BUENOS AIRES (JTA) — Google, Facebook and YouTube are successfully removing large percentages of the anti-Semitic content in Spanish from their platforms, a Buenos Aires-based watchdog has found.
The Web Observatory, or Observatorio Web — a joint initiative between the Latin American Jewish Congress, a regional branch of the World Jewish Congress; the DAIA political umbrella organization for Argentina’s Jewish community; and the AMIA Jewish community center — released a report Sept. 25 on the prevalence of online anti-Semitism in Spanish. In 2016, about 30% of Spanish-language online search results for the word “Jew” — “Judio” in Spanish — contained anti-Semitic content. That figure is now down to about 3%, the report finds.
The quantity of anti-Semitic content in the top 10 results of a Google search for the term alone has dropped by 50% over the past year.
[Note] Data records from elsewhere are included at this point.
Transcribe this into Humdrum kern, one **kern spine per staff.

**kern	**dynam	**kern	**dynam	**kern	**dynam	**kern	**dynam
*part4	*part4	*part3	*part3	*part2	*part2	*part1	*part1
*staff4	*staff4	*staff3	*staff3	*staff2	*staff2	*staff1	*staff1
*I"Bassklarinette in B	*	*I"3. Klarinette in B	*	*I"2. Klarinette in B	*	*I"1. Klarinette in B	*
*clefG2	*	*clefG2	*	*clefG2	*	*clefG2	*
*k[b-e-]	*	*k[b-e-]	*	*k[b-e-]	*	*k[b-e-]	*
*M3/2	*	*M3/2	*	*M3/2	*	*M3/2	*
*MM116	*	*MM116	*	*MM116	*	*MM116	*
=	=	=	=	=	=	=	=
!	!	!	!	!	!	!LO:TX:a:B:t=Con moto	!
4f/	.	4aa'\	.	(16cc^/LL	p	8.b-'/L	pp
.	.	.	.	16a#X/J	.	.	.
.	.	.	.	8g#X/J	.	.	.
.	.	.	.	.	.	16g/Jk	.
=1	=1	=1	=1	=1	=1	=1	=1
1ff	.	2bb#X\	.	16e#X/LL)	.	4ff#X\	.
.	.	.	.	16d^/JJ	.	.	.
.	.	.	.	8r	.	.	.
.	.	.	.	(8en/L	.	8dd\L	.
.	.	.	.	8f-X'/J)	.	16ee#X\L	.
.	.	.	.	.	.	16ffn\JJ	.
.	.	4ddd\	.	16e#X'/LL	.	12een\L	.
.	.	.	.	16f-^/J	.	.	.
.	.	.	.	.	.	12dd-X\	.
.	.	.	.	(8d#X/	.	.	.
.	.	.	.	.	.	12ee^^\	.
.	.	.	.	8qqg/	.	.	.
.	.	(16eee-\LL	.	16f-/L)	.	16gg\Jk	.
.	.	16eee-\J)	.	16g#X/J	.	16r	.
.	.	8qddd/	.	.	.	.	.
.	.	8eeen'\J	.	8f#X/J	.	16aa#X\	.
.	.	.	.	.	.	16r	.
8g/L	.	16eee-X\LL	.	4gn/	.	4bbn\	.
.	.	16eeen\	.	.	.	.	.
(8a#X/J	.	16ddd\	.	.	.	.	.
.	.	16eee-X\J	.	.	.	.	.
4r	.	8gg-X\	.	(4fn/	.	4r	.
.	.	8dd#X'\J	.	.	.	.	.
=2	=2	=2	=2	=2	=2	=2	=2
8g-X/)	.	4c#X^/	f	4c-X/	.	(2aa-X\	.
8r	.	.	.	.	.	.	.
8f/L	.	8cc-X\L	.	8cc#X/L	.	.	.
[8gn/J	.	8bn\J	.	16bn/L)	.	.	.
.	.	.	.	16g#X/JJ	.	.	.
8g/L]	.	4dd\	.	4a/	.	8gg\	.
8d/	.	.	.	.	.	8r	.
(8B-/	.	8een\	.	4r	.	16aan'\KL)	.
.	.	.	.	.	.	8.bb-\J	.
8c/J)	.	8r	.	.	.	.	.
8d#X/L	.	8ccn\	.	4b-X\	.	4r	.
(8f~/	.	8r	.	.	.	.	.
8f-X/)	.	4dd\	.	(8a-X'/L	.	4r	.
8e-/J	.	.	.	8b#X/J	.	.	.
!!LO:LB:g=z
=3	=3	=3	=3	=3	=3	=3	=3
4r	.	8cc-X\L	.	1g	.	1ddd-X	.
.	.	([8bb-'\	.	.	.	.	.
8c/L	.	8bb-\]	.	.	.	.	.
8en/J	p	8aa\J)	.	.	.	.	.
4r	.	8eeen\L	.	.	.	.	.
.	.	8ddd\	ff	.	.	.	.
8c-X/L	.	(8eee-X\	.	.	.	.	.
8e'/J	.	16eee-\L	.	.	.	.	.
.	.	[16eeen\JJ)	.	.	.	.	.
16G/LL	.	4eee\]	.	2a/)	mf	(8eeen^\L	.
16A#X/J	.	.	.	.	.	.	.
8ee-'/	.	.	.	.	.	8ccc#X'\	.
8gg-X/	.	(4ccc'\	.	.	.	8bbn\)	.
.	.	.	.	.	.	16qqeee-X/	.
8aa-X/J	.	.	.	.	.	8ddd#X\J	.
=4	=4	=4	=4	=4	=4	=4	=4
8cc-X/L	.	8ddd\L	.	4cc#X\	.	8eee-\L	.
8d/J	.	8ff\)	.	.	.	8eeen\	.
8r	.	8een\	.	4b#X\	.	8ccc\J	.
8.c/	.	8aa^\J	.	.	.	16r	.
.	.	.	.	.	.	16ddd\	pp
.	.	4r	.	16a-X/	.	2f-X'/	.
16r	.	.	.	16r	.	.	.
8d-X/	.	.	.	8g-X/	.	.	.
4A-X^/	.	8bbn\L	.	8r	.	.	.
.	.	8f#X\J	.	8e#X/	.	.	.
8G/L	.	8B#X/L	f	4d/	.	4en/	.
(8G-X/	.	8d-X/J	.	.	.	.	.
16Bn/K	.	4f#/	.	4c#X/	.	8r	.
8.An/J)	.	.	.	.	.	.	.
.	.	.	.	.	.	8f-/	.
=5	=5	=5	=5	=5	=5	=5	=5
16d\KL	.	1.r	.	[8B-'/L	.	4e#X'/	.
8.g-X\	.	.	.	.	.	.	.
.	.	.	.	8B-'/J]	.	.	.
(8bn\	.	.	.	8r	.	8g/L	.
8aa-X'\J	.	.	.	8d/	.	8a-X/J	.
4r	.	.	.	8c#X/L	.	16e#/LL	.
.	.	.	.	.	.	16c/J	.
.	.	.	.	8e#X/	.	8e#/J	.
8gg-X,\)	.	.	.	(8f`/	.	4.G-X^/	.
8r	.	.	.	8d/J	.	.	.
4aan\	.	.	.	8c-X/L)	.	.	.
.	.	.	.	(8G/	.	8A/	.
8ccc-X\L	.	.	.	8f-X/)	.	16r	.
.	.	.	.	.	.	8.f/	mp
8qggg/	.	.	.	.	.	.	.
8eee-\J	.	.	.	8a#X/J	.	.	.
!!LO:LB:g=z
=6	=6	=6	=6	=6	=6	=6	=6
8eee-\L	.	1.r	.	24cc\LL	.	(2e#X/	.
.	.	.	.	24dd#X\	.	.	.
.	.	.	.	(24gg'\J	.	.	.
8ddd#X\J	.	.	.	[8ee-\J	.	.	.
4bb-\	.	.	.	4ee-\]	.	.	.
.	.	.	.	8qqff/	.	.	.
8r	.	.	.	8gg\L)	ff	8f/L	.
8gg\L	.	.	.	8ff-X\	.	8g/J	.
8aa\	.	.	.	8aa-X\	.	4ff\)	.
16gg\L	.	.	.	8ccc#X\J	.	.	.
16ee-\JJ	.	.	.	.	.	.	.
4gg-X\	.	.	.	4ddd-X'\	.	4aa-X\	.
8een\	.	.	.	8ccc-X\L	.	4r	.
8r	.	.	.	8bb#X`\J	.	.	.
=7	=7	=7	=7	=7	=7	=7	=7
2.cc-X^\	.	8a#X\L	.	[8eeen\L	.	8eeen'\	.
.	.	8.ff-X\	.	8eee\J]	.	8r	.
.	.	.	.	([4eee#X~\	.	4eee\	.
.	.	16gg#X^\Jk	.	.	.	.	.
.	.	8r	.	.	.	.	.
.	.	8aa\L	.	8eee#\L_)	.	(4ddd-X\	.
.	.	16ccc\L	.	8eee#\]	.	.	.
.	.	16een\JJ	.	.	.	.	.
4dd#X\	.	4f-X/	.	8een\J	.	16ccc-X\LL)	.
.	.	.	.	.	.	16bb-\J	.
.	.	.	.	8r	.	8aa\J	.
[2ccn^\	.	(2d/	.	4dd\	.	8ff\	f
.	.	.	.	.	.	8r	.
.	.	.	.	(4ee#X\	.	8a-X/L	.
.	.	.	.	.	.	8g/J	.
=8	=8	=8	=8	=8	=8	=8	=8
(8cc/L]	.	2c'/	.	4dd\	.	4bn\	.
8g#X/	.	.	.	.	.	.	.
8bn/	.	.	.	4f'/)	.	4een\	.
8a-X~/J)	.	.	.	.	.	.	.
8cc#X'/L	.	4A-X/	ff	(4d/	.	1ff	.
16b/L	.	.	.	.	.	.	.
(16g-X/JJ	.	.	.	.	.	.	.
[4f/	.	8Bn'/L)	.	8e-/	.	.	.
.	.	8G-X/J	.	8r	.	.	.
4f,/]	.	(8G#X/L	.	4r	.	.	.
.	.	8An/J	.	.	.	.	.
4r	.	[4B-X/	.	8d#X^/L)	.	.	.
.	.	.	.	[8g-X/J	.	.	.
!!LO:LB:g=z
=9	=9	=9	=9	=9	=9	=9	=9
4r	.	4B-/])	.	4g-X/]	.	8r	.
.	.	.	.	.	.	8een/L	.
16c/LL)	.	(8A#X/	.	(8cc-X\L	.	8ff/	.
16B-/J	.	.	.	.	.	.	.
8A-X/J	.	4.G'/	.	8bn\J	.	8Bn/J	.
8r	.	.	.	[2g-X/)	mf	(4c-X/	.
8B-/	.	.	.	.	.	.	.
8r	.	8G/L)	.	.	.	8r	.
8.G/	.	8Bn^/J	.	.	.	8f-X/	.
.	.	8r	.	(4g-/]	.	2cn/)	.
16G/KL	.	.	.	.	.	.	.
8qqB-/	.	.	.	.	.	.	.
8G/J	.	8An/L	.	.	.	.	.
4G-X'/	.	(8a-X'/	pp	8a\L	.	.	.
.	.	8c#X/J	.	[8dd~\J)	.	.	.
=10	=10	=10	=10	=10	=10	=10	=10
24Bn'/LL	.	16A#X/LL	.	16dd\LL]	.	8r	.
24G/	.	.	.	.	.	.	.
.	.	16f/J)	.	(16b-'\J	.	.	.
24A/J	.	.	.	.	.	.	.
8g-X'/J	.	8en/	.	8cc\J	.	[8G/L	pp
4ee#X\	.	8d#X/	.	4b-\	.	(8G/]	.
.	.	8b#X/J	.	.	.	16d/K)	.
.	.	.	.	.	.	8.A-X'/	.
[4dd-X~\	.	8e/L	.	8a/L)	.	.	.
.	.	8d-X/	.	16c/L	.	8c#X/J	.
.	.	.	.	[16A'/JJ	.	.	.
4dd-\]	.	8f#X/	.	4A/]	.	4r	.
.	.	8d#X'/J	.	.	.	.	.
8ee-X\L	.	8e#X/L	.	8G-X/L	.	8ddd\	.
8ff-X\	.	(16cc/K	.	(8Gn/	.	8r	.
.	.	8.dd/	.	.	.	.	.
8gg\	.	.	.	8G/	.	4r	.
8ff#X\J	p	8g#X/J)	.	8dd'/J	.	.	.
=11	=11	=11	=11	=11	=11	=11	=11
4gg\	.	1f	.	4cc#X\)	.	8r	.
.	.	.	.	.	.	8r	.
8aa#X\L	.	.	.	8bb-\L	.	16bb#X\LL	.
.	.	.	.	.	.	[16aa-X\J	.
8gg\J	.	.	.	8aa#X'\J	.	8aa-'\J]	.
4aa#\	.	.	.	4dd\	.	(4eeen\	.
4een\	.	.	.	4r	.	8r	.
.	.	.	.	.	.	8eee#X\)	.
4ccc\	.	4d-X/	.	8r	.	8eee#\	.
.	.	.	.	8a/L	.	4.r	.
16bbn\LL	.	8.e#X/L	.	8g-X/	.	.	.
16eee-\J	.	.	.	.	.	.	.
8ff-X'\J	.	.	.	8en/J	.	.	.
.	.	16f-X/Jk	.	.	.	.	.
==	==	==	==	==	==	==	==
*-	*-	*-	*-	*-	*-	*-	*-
Spanish is the second most popular language used on Facebook, and about 30% of the content mentioning Jews on the platform in Spanish involves anti-Semitism, the report found. Within the anti-Semitic content, about 65% of it involved the word “Zionism,” and about 40% involved the word “Israel.”
“Israel and Zionism are the vehicles for anti-Semitism online, this is a consolidated trend,” the report states.
In the case of YouTube, Observatorio Web identified 500 videos in Spanish espousing Holocaust denial, which YouTube has now taken down.
“The companies are starting to work against hate speech, but there is still a lot to do yet,” Obervatorio Web Director Ariel Siedler told the Jewish Telegraphic Agency.